*** Begin section ***

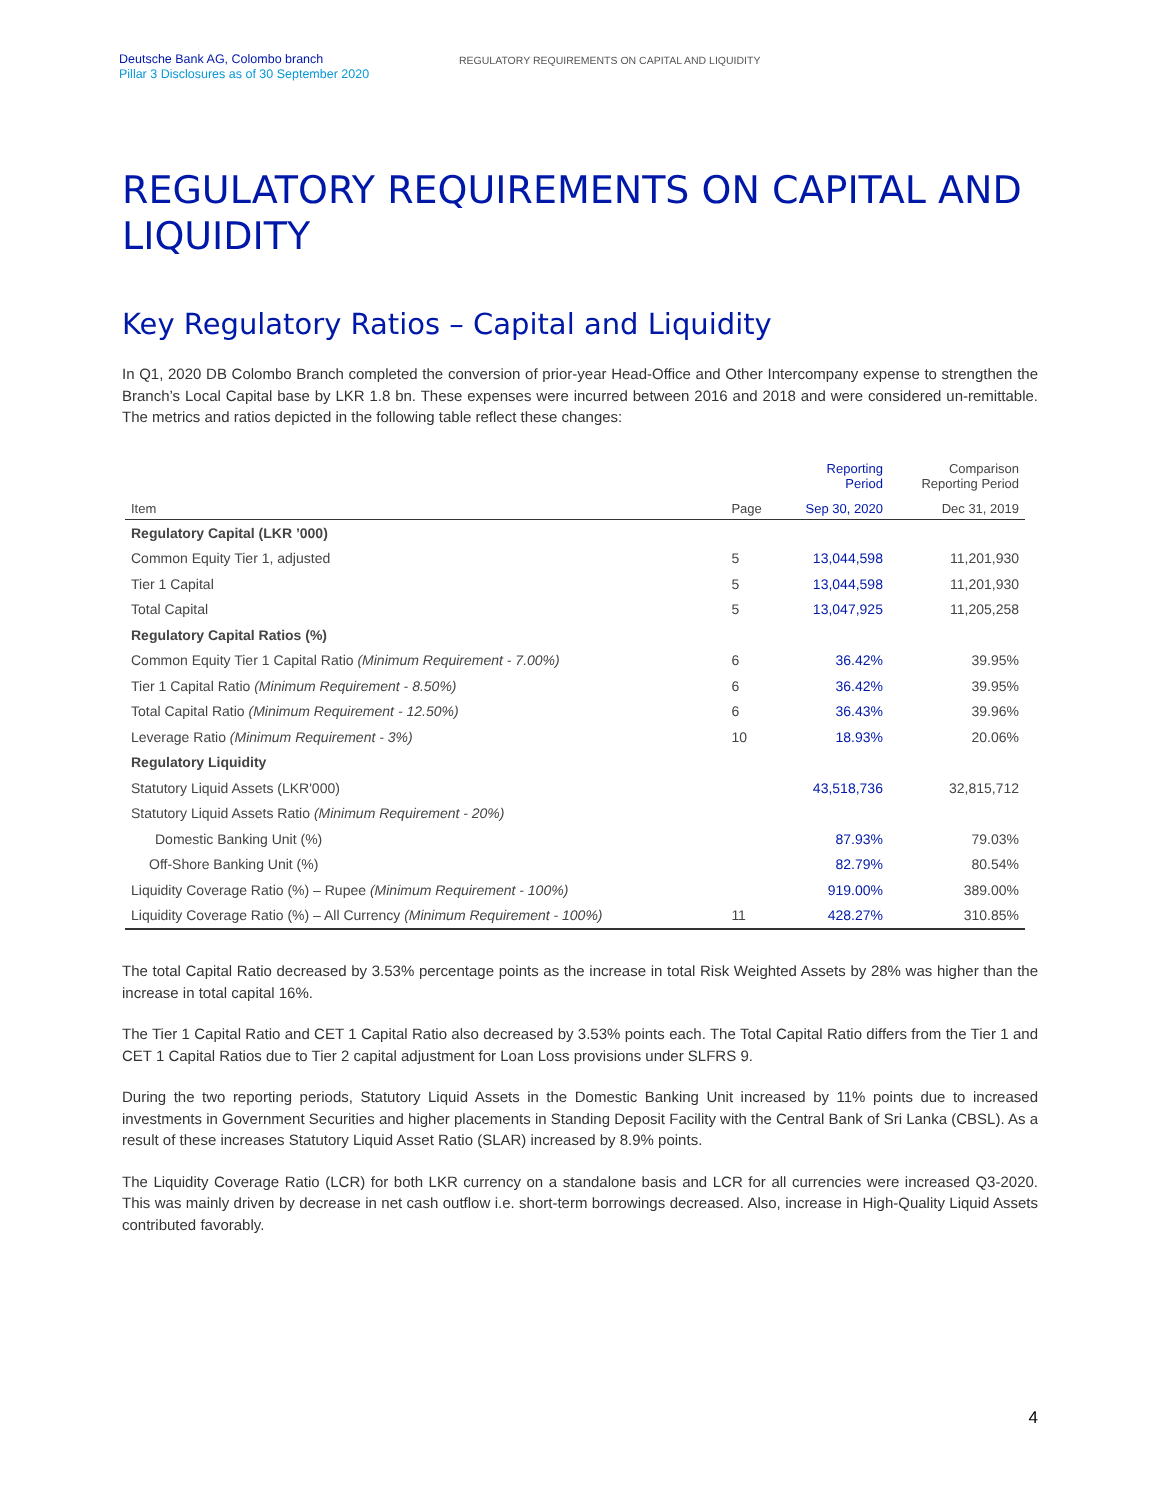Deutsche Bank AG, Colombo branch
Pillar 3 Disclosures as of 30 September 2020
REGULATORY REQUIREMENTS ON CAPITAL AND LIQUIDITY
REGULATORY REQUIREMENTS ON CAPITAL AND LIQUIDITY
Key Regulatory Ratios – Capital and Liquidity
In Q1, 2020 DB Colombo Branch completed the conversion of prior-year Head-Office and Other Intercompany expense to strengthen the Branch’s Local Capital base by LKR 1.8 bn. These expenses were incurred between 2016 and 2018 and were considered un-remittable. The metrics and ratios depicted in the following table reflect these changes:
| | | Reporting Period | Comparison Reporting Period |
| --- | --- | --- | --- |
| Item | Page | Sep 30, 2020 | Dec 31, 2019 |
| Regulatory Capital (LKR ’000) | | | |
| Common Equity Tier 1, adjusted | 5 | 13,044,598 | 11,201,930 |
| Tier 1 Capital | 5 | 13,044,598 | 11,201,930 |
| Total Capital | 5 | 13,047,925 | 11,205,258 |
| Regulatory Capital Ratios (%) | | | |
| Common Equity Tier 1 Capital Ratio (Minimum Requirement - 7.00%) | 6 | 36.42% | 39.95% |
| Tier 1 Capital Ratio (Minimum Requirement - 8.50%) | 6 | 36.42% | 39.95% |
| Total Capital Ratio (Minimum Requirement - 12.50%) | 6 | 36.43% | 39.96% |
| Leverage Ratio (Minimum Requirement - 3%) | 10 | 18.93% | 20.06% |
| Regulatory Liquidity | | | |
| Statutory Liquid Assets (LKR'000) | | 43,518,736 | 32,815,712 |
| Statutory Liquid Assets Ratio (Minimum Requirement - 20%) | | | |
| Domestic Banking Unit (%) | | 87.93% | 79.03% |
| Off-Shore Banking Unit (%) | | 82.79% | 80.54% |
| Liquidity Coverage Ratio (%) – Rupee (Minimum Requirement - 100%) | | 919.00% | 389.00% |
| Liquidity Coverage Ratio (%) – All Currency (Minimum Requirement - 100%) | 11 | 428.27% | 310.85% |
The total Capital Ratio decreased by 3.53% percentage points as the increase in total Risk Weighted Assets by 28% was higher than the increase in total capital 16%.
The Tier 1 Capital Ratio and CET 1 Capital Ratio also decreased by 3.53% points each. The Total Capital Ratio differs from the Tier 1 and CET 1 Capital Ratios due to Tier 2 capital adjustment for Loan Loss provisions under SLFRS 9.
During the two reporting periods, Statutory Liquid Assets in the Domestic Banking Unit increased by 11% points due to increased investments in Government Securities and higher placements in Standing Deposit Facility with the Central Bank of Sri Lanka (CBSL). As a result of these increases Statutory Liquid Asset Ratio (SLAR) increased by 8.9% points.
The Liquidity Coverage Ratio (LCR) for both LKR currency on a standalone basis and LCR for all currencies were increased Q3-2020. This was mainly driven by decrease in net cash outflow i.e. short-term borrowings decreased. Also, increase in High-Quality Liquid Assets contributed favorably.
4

*** End section ***

AIM OF THE EXERCISE
Reproduce word for word the material above, beginning with the line that contains "7.00%) | 6 | 36.42% | 39.95% |" and ending with the line that contains "The Tier 1 Capital".

SOLVED EXERCISE
| Common Equity Tier 1 Capital Ratio (Minimum Requirement - 7.00%) | 6 | 36.42% | 39.95% |
| Tier 1 Capital Ratio (Minimum Requirement - 8.50%) | 6 | 36.42% | 39.95% |
| Total Capital Ratio (Minimum Requirement - 12.50%) | 6 | 36.43% | 39.96% |
| Leverage Ratio (Minimum Requirement - 3%) | 10 | 18.93% | 20.06% |
| Regulatory Liquidity | | | |
| Statutory Liquid Assets (LKR'000) | | 43,518,736 | 32,815,712 |
| Statutory Liquid Assets Ratio (Minimum Requirement - 20%) | | | |
| Domestic Banking Unit (%) | | 87.93% | 79.03% |
| Off-Shore Banking Unit (%) | | 82.79% | 80.54% |
| Liquidity Coverage Ratio (%) – Rupee (Minimum Requirement - 100%) | | 919.00% | 389.00% |
| Liquidity Coverage Ratio (%) – All Currency (Minimum Requirement - 100%) | 11 | 428.27% | 310.85% |
The total Capital Ratio decreased by 3.53% percentage points as the increase in total Risk Weighted Assets by 28% was higher than the increase in total capital 16%.
The Tier 1 Capital Ratio and CET 1 Capital Ratio also decreased by 3.53% points each. The Total Capital Ratio differs from the Tier 1 and CET 1 Capital Ratios due to Tier 2 capital adjustment for Loan Loss provisions under SLFRS 9.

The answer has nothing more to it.